Parent volunteer Rob Justice, an executive at technology company Cisco, co-founded Denton ISD’s first “Minecraft” club at Harpool Middle School in 2013, and the group has rapidly grown in size since then. With about 60 active members, the club’s student involvement outpaces many other extracurricular activities, and it’s just as popular as school sports.
At a recent community event, Mr. Justice said about a third of the club’s students want to learn about coding as a result of their participation.
“Some parents definitely thought it was just a game at first, but they realized it’s not what they thought now that they’ve seen it in action,” Mr. Justice said. “This club is a gateway – it leads to more technology paths. Parents will often push their children toward sports, and it’s great to encourage good health, but most kids aren’t going to be professional athletes. Tech jobs are one of the fastest-growing career paths, but sometimes parents don’t want their children to focus on computers because that’s not what they did growing up.”

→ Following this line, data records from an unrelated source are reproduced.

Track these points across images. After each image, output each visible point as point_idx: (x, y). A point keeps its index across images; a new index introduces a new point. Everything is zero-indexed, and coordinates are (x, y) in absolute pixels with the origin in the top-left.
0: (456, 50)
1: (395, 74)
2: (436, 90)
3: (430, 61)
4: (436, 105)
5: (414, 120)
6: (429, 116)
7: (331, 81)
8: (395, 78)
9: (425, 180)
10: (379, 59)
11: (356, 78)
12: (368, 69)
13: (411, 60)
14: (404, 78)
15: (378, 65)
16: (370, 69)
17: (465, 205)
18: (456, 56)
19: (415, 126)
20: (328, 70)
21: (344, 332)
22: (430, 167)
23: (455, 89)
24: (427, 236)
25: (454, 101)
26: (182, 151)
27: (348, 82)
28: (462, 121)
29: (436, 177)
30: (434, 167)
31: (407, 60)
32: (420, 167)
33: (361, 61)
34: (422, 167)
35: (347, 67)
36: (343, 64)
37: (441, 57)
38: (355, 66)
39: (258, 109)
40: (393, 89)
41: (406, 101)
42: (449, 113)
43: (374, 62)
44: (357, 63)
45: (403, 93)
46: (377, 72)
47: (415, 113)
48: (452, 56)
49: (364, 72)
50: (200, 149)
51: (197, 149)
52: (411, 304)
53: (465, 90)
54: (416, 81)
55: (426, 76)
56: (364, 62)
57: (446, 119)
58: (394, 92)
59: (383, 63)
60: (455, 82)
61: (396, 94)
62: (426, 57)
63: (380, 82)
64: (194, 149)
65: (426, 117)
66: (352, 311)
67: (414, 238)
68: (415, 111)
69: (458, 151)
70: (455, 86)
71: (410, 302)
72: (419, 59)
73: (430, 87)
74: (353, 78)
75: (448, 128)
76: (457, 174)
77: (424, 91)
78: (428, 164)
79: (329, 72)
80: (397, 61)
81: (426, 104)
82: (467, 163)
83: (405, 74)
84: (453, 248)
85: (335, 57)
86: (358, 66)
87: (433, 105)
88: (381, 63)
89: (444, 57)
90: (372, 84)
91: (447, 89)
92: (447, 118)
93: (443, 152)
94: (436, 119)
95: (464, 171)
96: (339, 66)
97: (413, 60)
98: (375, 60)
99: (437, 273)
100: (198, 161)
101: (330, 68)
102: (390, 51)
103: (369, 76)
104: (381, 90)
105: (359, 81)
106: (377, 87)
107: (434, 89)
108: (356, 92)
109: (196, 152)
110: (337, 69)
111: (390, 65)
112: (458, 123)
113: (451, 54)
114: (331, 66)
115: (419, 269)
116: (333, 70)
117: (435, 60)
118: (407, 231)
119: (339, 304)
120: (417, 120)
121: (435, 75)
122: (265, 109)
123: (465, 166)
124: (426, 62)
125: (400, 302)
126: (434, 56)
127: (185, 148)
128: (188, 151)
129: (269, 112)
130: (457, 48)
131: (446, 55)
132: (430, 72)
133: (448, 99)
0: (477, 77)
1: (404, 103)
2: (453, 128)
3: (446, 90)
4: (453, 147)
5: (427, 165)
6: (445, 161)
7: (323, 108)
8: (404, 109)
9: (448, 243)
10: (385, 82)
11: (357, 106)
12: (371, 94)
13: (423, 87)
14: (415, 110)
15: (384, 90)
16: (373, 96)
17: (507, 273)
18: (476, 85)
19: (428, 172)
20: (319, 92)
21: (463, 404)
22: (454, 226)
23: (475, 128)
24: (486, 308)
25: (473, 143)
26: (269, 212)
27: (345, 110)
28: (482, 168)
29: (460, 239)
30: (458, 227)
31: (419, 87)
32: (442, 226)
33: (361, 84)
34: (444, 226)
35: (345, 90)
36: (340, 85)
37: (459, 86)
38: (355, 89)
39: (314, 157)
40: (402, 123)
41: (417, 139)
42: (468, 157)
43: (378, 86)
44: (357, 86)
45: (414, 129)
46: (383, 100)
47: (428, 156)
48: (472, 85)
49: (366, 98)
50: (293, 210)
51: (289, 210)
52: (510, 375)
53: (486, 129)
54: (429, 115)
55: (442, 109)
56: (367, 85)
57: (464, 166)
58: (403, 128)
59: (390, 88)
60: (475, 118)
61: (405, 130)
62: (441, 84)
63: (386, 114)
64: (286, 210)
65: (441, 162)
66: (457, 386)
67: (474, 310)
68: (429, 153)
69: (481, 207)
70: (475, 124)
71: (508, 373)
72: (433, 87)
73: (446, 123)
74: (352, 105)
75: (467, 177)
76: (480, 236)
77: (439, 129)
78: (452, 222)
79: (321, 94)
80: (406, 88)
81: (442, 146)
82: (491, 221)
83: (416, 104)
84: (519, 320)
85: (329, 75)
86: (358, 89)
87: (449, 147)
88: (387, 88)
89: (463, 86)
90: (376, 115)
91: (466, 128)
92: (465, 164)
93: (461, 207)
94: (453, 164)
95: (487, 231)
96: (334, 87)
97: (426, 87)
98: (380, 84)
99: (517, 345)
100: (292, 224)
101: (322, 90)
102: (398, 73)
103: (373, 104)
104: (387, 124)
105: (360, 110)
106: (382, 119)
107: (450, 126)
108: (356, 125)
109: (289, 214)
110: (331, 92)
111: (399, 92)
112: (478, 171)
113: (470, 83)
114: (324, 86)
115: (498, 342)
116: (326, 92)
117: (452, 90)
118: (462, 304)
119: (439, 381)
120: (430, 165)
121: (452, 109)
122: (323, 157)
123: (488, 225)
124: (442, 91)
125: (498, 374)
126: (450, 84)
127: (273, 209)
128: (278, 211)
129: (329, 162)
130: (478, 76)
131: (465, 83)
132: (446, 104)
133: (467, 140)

“I really liked making the rollercoaster because it was simple but cool at the same time,” said Molly Weiner, a fourth-grade student at McNair. “I’m still in the basics, so I’m figuring out how to do things like make a light that turns on, but it’s really fun.”

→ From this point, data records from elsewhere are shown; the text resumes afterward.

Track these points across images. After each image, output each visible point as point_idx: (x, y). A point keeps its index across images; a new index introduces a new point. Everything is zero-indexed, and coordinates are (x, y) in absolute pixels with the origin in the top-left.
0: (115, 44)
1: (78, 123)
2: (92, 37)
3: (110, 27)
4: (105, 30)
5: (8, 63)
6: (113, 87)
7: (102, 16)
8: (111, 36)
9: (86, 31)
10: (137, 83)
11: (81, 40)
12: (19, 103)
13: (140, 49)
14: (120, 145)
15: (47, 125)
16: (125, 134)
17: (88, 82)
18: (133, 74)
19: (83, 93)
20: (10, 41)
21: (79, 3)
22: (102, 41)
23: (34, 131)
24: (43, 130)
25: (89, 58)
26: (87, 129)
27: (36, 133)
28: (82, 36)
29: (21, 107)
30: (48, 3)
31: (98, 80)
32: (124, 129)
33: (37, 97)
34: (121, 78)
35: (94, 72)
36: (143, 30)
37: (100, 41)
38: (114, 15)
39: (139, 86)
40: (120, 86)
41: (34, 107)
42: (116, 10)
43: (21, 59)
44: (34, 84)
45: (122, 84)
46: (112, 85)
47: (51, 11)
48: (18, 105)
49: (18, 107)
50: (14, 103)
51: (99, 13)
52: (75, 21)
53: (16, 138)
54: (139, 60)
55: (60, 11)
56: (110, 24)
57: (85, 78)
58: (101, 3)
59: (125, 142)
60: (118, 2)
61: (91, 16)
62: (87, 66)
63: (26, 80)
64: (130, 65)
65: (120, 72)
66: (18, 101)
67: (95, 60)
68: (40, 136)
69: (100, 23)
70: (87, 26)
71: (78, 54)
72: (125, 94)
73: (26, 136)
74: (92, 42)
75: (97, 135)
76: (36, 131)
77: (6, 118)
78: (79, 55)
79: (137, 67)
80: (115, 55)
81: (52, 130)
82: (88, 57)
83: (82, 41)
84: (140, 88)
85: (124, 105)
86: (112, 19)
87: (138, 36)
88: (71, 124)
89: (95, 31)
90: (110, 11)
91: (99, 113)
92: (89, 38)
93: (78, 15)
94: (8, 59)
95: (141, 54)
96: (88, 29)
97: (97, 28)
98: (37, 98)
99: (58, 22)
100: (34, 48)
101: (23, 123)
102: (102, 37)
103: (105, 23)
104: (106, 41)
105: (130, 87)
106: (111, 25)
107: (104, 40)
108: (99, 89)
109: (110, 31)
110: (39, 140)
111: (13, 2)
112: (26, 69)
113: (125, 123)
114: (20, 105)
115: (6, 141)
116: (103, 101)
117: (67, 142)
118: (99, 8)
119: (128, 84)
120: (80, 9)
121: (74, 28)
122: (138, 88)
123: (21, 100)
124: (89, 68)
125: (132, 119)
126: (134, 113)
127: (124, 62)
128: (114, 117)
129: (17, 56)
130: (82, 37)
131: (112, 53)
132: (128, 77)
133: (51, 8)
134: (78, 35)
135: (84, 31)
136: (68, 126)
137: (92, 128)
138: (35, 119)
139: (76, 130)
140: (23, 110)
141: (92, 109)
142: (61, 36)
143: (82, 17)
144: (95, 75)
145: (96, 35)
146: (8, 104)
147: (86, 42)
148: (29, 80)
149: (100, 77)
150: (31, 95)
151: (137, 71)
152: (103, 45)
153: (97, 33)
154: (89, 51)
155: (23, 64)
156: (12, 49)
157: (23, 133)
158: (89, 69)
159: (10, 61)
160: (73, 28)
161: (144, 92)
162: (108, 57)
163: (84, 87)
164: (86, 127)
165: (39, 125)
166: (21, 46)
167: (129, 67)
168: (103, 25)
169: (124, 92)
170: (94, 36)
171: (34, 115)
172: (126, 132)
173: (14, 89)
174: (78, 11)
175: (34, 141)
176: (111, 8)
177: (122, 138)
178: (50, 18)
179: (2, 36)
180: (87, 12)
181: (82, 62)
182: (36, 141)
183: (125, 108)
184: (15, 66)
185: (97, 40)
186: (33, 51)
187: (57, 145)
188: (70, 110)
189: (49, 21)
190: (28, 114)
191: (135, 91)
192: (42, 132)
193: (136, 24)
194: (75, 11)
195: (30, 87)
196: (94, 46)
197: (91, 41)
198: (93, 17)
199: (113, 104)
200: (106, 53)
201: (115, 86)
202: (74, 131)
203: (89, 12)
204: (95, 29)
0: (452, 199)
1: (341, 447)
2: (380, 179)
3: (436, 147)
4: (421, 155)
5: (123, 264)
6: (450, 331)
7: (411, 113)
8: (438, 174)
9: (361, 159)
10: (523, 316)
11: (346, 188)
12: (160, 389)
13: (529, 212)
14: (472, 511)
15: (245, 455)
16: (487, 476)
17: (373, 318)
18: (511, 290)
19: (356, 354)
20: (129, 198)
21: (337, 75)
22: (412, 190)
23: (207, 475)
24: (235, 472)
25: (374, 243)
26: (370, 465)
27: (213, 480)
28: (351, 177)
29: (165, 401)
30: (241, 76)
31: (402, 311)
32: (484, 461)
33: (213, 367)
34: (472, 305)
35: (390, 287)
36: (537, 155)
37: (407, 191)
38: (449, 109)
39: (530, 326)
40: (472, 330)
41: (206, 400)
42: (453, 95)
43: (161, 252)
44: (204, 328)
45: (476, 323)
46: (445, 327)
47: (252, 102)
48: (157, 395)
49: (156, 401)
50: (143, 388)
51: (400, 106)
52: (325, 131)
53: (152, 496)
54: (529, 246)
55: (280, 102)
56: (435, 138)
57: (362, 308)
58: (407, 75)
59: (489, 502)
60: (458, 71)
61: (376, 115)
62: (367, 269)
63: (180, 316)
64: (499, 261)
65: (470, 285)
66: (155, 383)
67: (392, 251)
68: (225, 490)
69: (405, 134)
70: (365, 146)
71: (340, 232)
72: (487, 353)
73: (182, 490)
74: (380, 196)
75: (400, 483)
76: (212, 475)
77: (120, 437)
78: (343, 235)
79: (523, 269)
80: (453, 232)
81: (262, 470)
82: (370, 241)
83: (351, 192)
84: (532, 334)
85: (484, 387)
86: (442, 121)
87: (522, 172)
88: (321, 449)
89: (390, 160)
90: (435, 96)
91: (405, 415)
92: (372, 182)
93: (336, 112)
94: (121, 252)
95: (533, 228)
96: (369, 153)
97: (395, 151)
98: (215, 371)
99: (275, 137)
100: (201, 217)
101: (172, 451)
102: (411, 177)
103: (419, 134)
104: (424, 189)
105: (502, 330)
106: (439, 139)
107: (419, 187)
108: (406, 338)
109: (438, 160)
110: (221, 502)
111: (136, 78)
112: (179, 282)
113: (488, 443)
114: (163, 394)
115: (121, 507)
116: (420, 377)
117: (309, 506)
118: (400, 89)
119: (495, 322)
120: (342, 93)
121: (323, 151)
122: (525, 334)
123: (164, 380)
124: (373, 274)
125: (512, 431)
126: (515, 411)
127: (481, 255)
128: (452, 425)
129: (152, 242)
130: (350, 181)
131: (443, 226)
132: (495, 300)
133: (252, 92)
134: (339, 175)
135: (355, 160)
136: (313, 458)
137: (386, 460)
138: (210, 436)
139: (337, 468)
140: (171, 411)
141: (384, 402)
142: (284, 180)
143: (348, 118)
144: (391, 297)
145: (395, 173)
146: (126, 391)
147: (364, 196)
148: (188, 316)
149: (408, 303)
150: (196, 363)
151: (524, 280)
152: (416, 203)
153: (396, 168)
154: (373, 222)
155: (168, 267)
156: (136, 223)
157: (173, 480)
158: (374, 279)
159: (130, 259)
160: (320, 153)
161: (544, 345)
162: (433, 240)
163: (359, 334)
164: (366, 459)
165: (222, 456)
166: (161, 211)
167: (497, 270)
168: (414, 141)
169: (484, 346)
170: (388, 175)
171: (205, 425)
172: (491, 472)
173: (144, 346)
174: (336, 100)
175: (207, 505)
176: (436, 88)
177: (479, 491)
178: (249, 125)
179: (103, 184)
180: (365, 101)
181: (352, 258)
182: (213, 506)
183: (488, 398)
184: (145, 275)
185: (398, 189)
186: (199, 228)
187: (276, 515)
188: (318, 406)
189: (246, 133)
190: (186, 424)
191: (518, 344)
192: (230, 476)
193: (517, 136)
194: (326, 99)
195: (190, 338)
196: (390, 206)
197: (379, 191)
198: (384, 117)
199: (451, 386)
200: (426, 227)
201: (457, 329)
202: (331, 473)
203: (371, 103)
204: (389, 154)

Dr. Debbie Cano, principal of McNair, said interest in the club is so great that it may soon expand to include an additional day. The club currently occupies one computer lab after school each Wednesday, but expanding to use both McNair’s computer labs is also being considered.
“We may make it two levels because some kids are so advanced, but we want to make sure everyone has a chance to be involved,” she said. “We want to look at all the options and see what [the students] want, which maybe means also reaching more grade levels.”
Dr. Cano added that she’s also looking at ways to expand the use of “Minecraft” to integrate some of the school’s curriculum, such as having students create ecosystems with the game’s animals to teach science. That may come in time, but expanding the club so more students can be involved is at the forefront, she said.
If McNair’s club does expand to two levels based on ability, its current members already know what they want to do next: mods.
Mods – short for modifications – allow users to change the way a game functions, expanding or altering its capabilities. Installing mods requires some technical knowhow, and creating mods typically requires some programming knowledge.
Katelyn Yager, a fifth-grader at McNair, said she wants to create a large amusement park in “Minecraft,” and mods may be a way to help achieve that goal.
“A lot of us watch YouTube videos on mods and how they get made,” she said. “We really want to learn how to do that on our own.”
While Katelyn and Molly both said they aren’t sure about what they want to do when they become adults, two of their classmates have plans that involve computers. Jonathan Loftin, a fourth-grader, said he knows the jobs he wants all make heavy use of computers, and Jayce Biondo, a fifth-grader, said he wants to become a video game programmer.
Regardless of the paths they take as adults, all the students in the club said they enjoy “Minecraft” because it allows them to be creative and work with others.